The Keeper is kinda underwhelming as pictured here. Maybe don’t show this one to the players.

Back in the adventure, even now that we’re in a realm largely made up of demons and the undead doesn’t mean that negotiation has been completely devalued. For instance, the first encounter of this world is with “The Keeper,” a physical manifestation of the plane itself, which never presents itself as a combat encounter no matter what players want to do. In general, the inhabitants of this world are more likely to be hostile than the drow, but they’re rarely completely untenable to parley, it’s just that their self-interest is even more craven than the drow’s. Ultimately, players will have to fight with the potential exarch and kill him, but otherwise it’s possible, and indeed a good idea, for players to spend their time here sneaking around rather than punching everyone they see. 

Even the conclusion of the adventure is strong, despite being covered in two short paragraphs as an afterthought at the end of the final encounter. The Keeper from earlier wanted players to help free this demiplane (or whatever it is) from Orcus’ grasp, and players have the chance to do so if they so wish, allowing the Keeper to take back his hold of the realm. I always love when players manage to have an effect on the planes, and while this one is relatively minor in the grand scheme of things, it feels logical with what came before it and momentous for the players.

I think that this is supposed to be an image of Orcus’ realm in the Shadowfell. Probably?

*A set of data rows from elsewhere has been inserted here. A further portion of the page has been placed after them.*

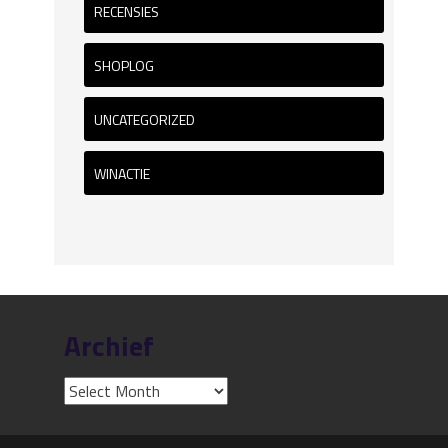
RECENSIES
SHOPLOG
UNCATEGORIZED
WINACTIE
Archief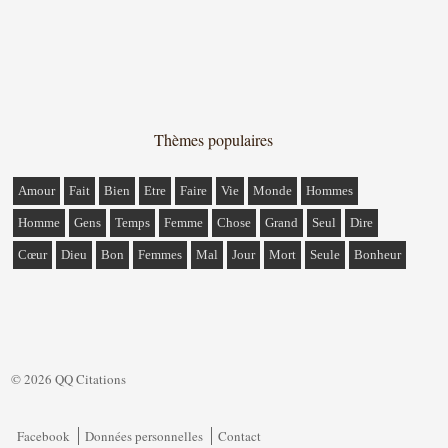
Thèmes populaires
Amour
Fait
Bien
Etre
Faire
Vie
Monde
Hommes
Homme
Gens
Temps
Femme
Chose
Grand
Seul
Dire
Cœur
Dieu
Bon
Femmes
Mal
Jour
Mort
Seule
Bonheur
© 2026 QQ Citations
Facebook
Données personnelles
Contact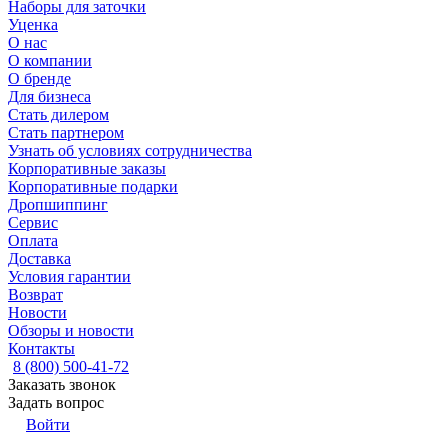
Наборы для заточки
Уценка
О нас
О компании
О бренде
Для бизнеса
Стать дилером
Стать партнером
Узнать об условиях сотрудничества
Корпоративные заказы
Корпоративные подарки
Дропшиппинг
Сервис
Оплата
Доставка
Условия гарантии
Возврат
Новости
Обзоры и новости
Контакты
8 (800) 500-41-72
Заказать звонок
Задать вопрос
Войти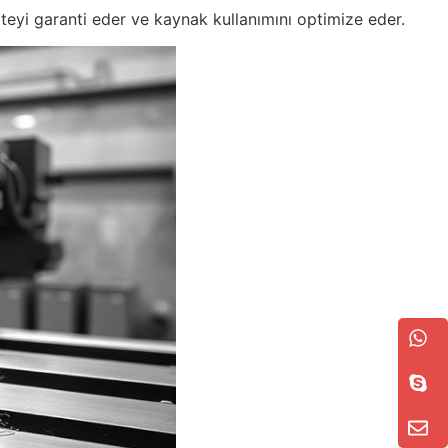
teyi garanti eder ve kaynak kullanımını optimize eder.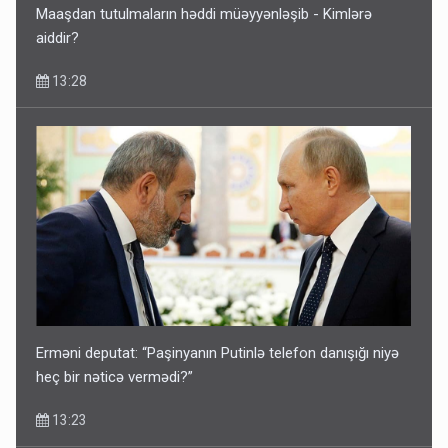
Maaşdan tutulmaların həddi müəyyənləşib - Kimlərə
aiddir?
13:28
Erməni deputat: “Paşinyanın Putinlə telefon danışığı niyə
heç bir nəticə vermədi?”
13:23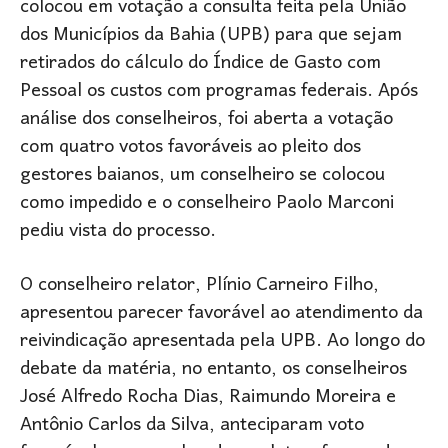
colocou em votação a consulta feita pela União
dos Municípios da Bahia (UPB) para que sejam
retirados do cálculo do Índice de Gasto com
Pessoal os custos com programas federais. Após
análise dos conselheiros, foi aberta a votação
com quatro votos favoráveis ao pleito dos
gestores baianos, um conselheiro se colocou
como impedido e o conselheiro Paolo Marconi
pediu vista do processo.
O conselheiro relator, Plínio Carneiro Filho,
apresentou parecer favorável ao atendimento da
reivindicação apresentada pela UPB. Ao longo do
debate da matéria, no entanto, os conselheiros
José Alfredo Rocha Dias, Raimundo Moreira e
Antônio Carlos da Silva, anteciparam voto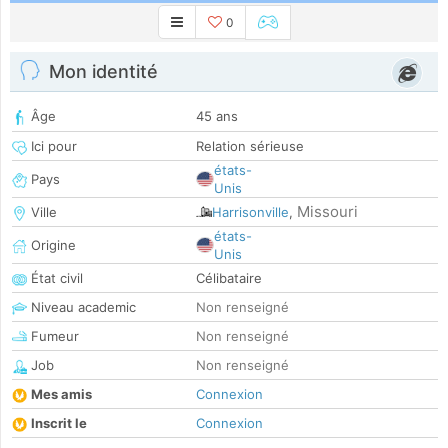
0
Mon identité
Âge
45 ans
Ici pour
Relation sérieuse
états-
Pays
Unis
Missouri
Ville
Harrisonville
,
états-
Origine
Unis
État civil
Célibataire
Niveau academic
Non renseigné
Fumeur
Non renseigné
Job
Non renseigné
Mes amis
Connexion
Inscrit le
Connexion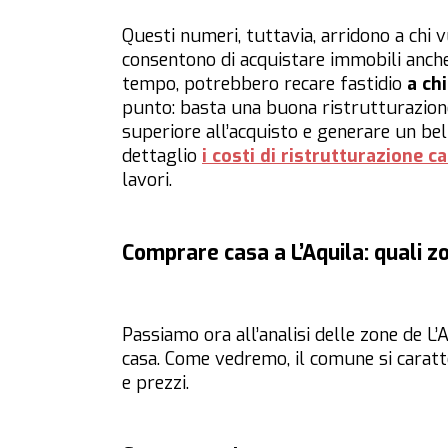
Questi numeri, tuttavia, arridono a chi 
consentono di acquistare immobili anche
tempo, potrebbero recare fastidio
a ch
punto: basta una buona ristrutturazione
superiore all’acquisto e generare un be
dettaglio
i costi di ristrutturazione ca
lavori.
Comprare casa a L’Aquila: quali z
Passiamo ora all’analisi delle zone de L
casa. Come vedremo, il comune si caratte
e prezzi.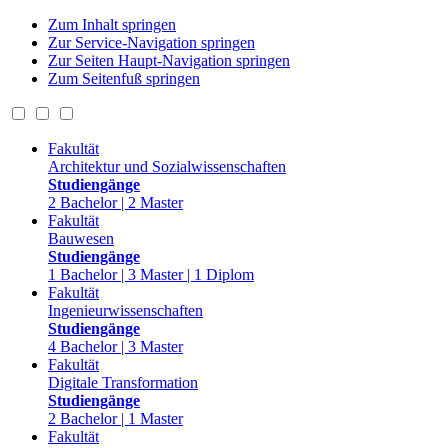
Zum Inhalt springen
Zur Service-Navigation springen
Zur Seiten Haupt-Navigation springen
Zum Seitenfuß springen
Fakultät
Architektur und Sozialwissenschaften
Studiengänge
2 Bachelor | 2 Master
Fakultät
Bauwesen
Studiengänge
1 Bachelor | 3 Master | 1 Diplom
Fakultät
Ingenieurwissenschaften
Studiengänge
4 Bachelor | 3 Master
Fakultät
Digitale Transformation
Studiengänge
2 Bachelor | 1 Master
Fakultät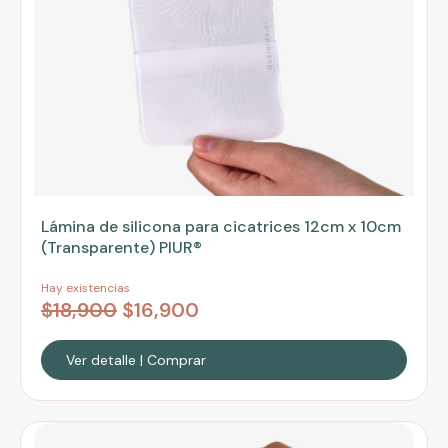
Lámina de silicona para cicatrices 12cm x 10cm
(Transparente) PIUR®
Hay existencias
$
18,900
$
16,900
Ver detalle | Comprar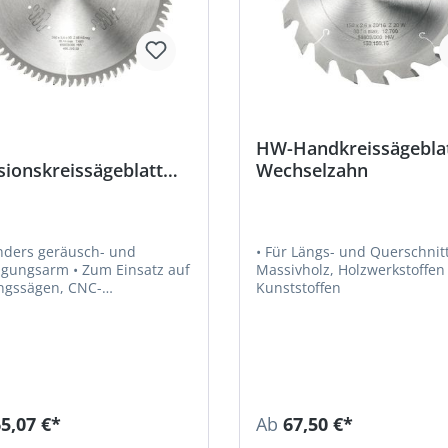
HW-Handkreissägebla
sionskreissägeblatt
Wechselzahn
z-Flachzahn negativ
nders geräusch- und
• Für Längs- und Querschnitt
rm • Zum Einsatz auf
Massivholz, Holzwerkstoffen
ngssägen, CNC-
Kunststoffen
itungszentren und
ischen Kappsägen • Für
und Aufteilschnitte in
en, Platten und Blöcken aus
ll, Aluminium und
toffen
5,07 €*
Ab
67,50 €*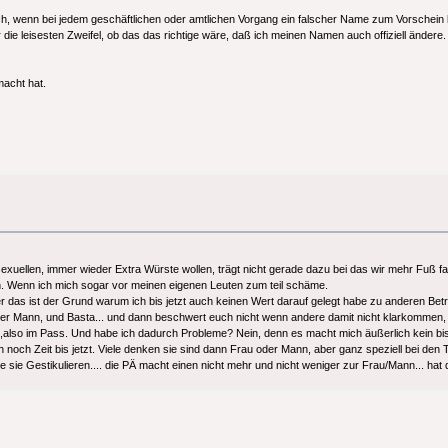
lich, wenn bei jedem geschäftlichen oder amtlichen Vorgang ein falscher Name zum Vorschei
die leisesten Zweifel, ob das das richtige wäre, daß ich meinen Namen auch offiziell ändere.
macht hat.
xuellen, immer wieder Extra Würste wollen, trägt nicht gerade dazu bei das wir mehr Fuß f
 Wenn ich mich sogar vor meinen eigenen Leuten zum teil schäme.
ber das ist der Grund warum ich bis jetzt auch keinen Wert darauf gelegt habe zu anderen Bet
u oder Mann, und Basta... und dann beschwert euch nicht wenn andere damit nicht klarkomme
,also im Pass. Und habe ich dadurch Probleme? Nein, denn es macht mich äußerlich kein bis
noch Zeit bis jetzt. Viele denken sie sind dann Frau oder Mann, aber ganz speziell bei den T
sie Gestikulieren.... die PÄ macht einen nicht mehr und nicht weniger zur Frau/Mann... hat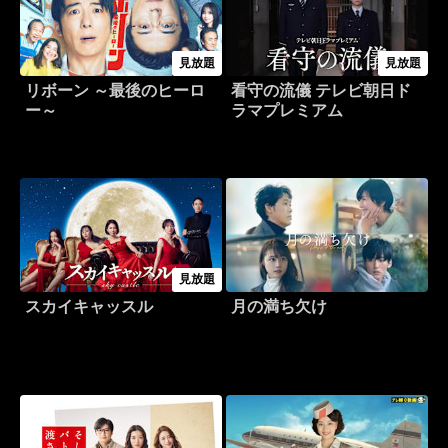
見放題
見放題
リボーン ～最後のヒーロ
看守の流儀 テレビ朝日ド
ー～
ラマプレミアム
見放題
スカイキャッスル
月の満ち欠け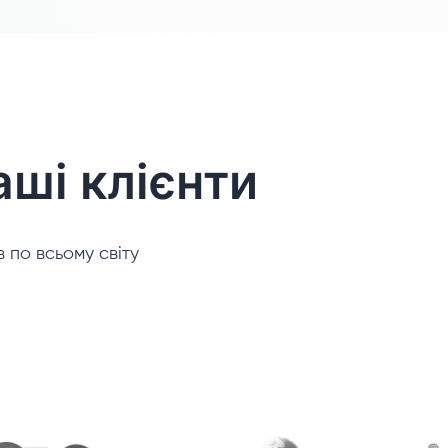
аші клієнти
 по всьому світу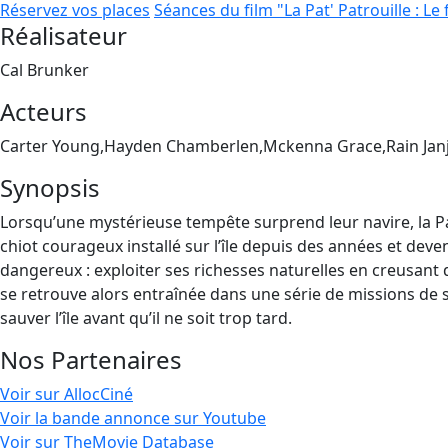
Réservez vos places
Séances du film "La Pat' Patrouille : Le
Réalisateur
Cal Brunker
Acteurs
Carter Young,Hayden Chamberlen,Mckenna Grace,Rain Jan
Synopsis
Lorsqu’une mystérieuse tempête surprend leur navire, la Pat
chiot courageux installé sur l’île depuis des années et deven
dangereux : exploiter ses richesses naturelles en creusant
se retrouve alors entraînée dans une série de missions de s
sauver l’île avant qu’il ne soit trop tard.
Nos Partenaires
Voir sur AllocCiné
Voir la bande annonce sur Youtube
Voir sur TheMovie Database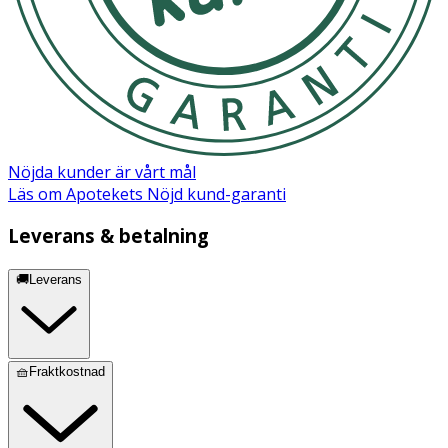
Nöjda kunder är vårt mål
Läs om Apotekets Nöjd kund-garanti
Leverans & betalning
🚚Leverans
🧺Fraktkostnad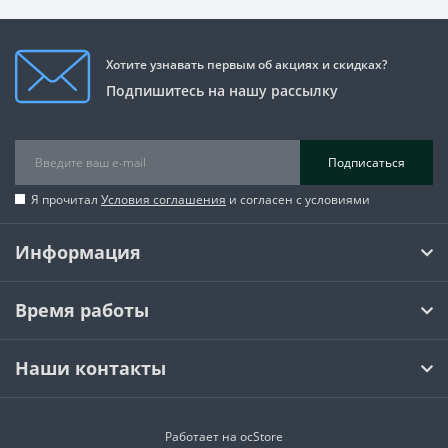
Хотите узнавать первым об акциях и скидках?
Подпишитесь на нашу рассылку
Подписаться
Я прочитал
Условия соглашения
и согласен с условиями
Информация
Время работы
Наши контакты
Работает на
ocStore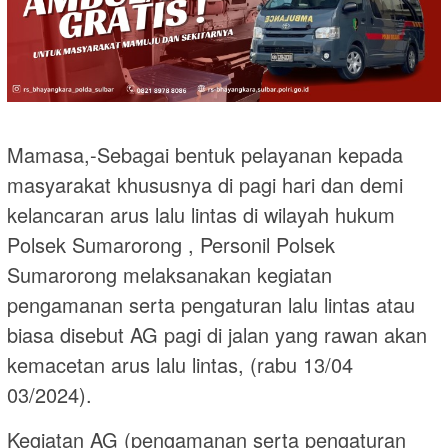
Mamasa,-Sebagai bentuk pelayanan kepada
masyarakat khususnya di pagi hari dan demi
kelancaran arus lalu lintas di wilayah hukum
Polsek Sumarorong , Personil Polsek
Sumarorong melaksanakan kegiatan
pengamanan serta pengaturan lalu lintas atau
biasa disebut AG pagi di jalan yang rawan akan
kemacetan arus lalu lintas, (rabu 13/04
03/2024).
Kegiatan AG (pengamanan serta pengaturan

Despite my appreciation for this adventure, I’m still hesitant to consider running Demon Queen’s Enclave. I don’t like using drow because, well, they’re pretty damn racist. It’s possible for intelligent players to write and run adventures using them that cut against their racist conception, but this ain’t one of them, and in the case of this adventure they’re ultimately a stereotypically evil settlement of dark-skinned people who need to be subdued. I know that Wizards of the Coast, after decades of prodding from players, has been trying to make their depiction less racist, but personally I just have too much knowledge of their history to be able to include them in good conscience. And while it would be possible to change their society into one of, I don’t know, dwarves or bullywugs or whatever else you feel like, at that point you’re really designing your own adventure entirely because of how intrinsically all of the drow lore is linked with what’s contained here. 

So yes, this features surprisingly strong story design and a worthwhile look at the planes, but is really hamstrung by so much of it centering around a racist part of the game’s fantasy mythology. I don’t intend to tell anyone else how to play the game, but it’s something I can’t ignore, and as a result I wind up thinking that the otherwise-best-adventure of the setting might still be a bit of a letdown. I realize that I haven’t talked about this much (at all?) with previous adventures that include drow, but in those cases things weren’t so focused on roleplaying—when it’s a dungeon crawl it hardly matters whether you’re smashing up drow or dragons or whoever else, as ultimately they’re just statblocks standing in the way, but their representations feel a lot more real when you’re supposed to talk and scheme with them. Something about this just ends up harder for me to stomach, which probably shouldn’t be the case but is just how I feel. Your mileage may vary, but lately considerations of racism in fantasy are more prominent in my mind, and I feel remiss about not talking about this at all when covering things like Expedition to the Demonweb Pits or The Harrowing in the past.